● **Set exercise**
Give the entries below as a two-column CSV with the columns rank and name, one row for each labeled line in every entry, with each value in its own quoted field and any line breaks turned into spaces. Leave the pictures out of the CSV.
____________________
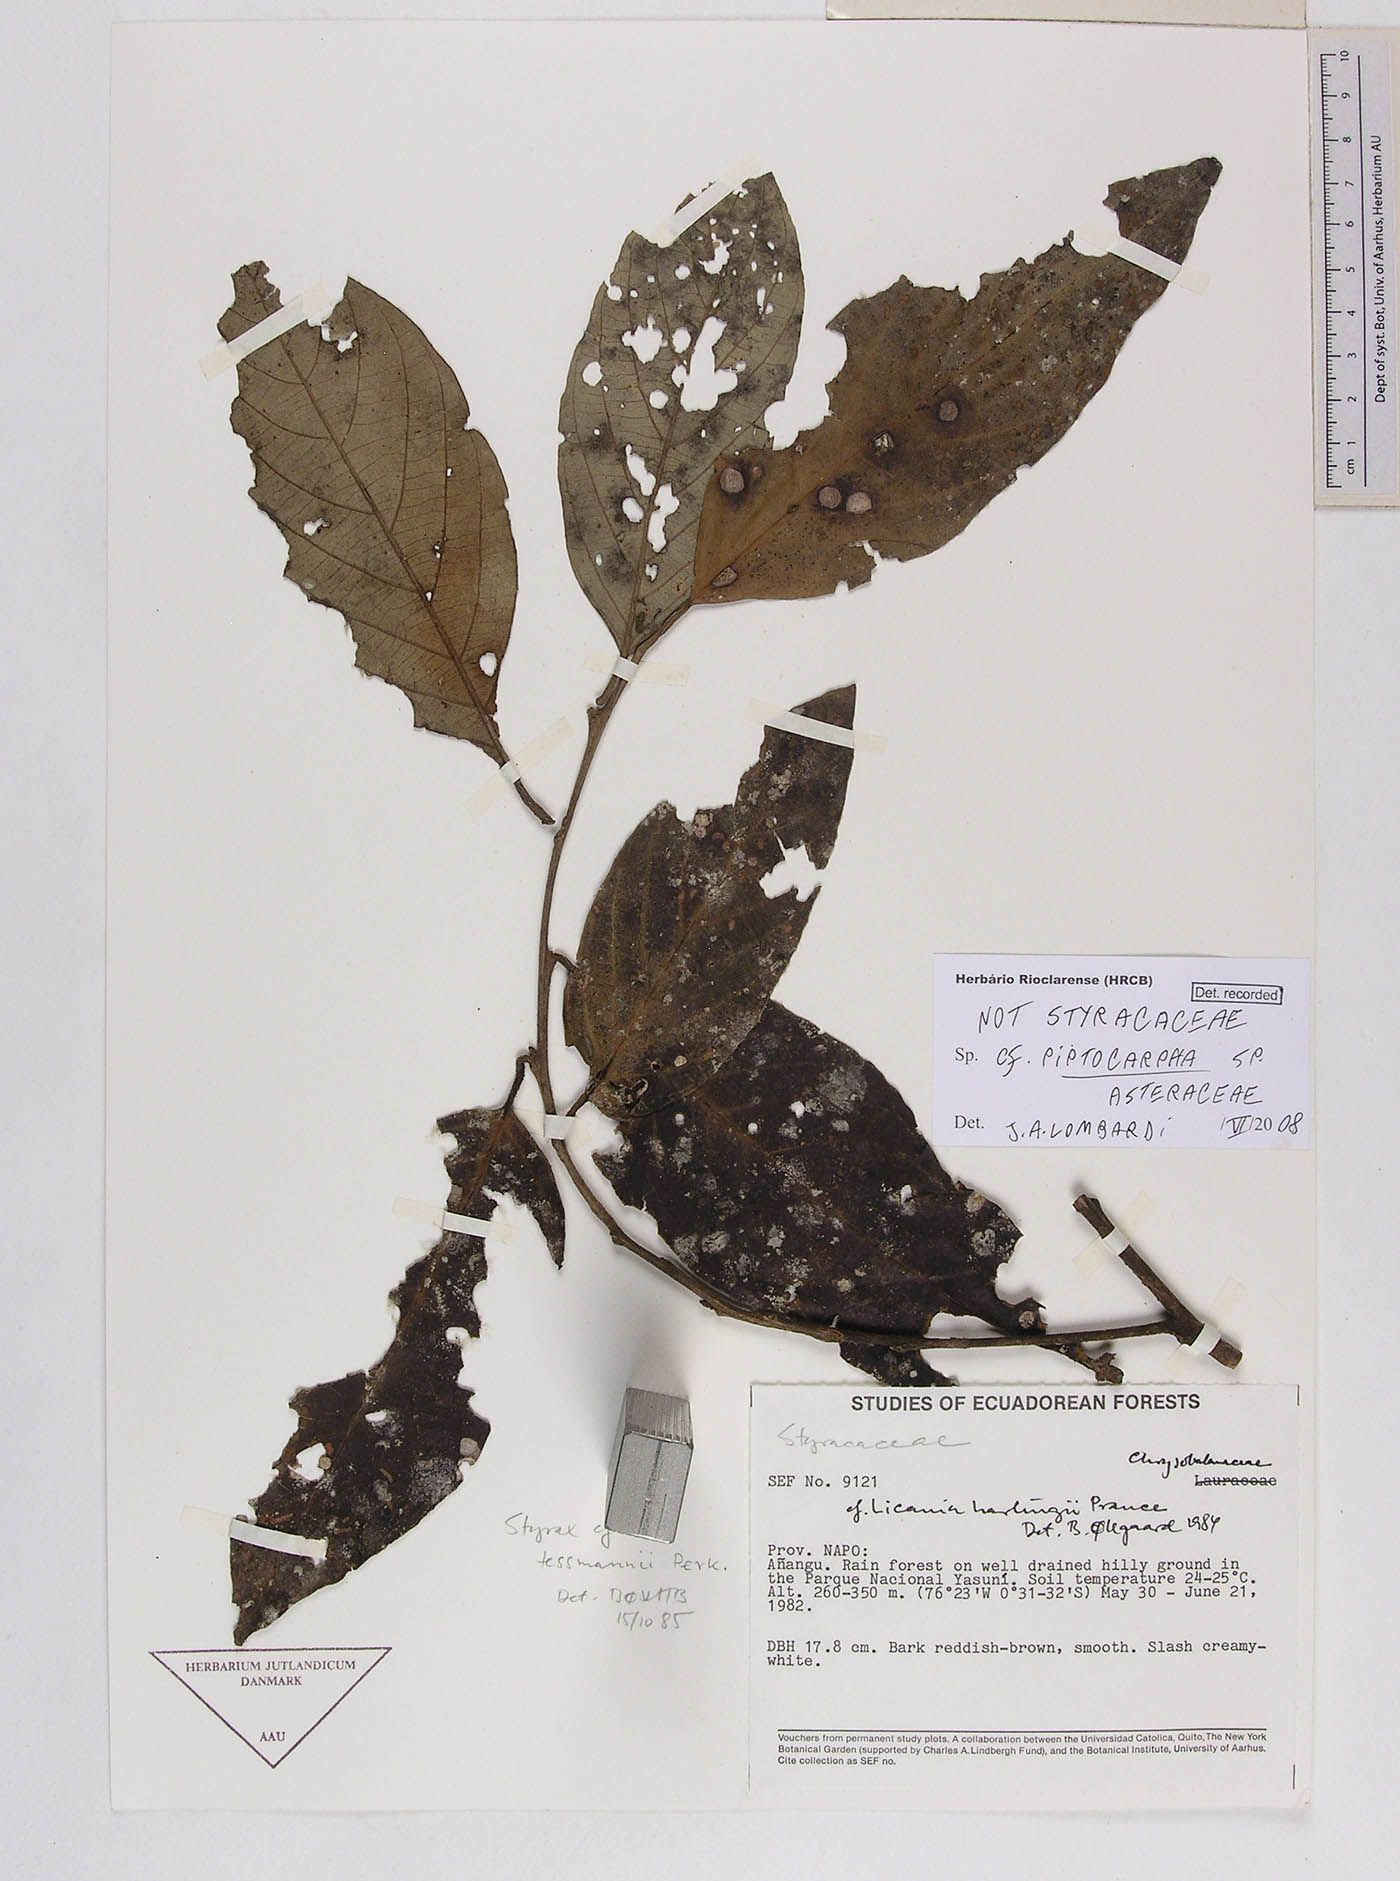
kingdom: Plantae
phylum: Tracheophyta
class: Magnoliopsida
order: Asterales
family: Asteraceae
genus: Piptocarpha
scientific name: Piptocarpha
____________________
● **Written solution**
rank,name
"kingdom:","Plantae"
"phylum:","Tracheophyta"
"class:","Magnoliopsida"
"order:","Asterales"
"family:","Asteraceae"
"genus:","Piptocarpha"
"scientific name:","Piptocarpha"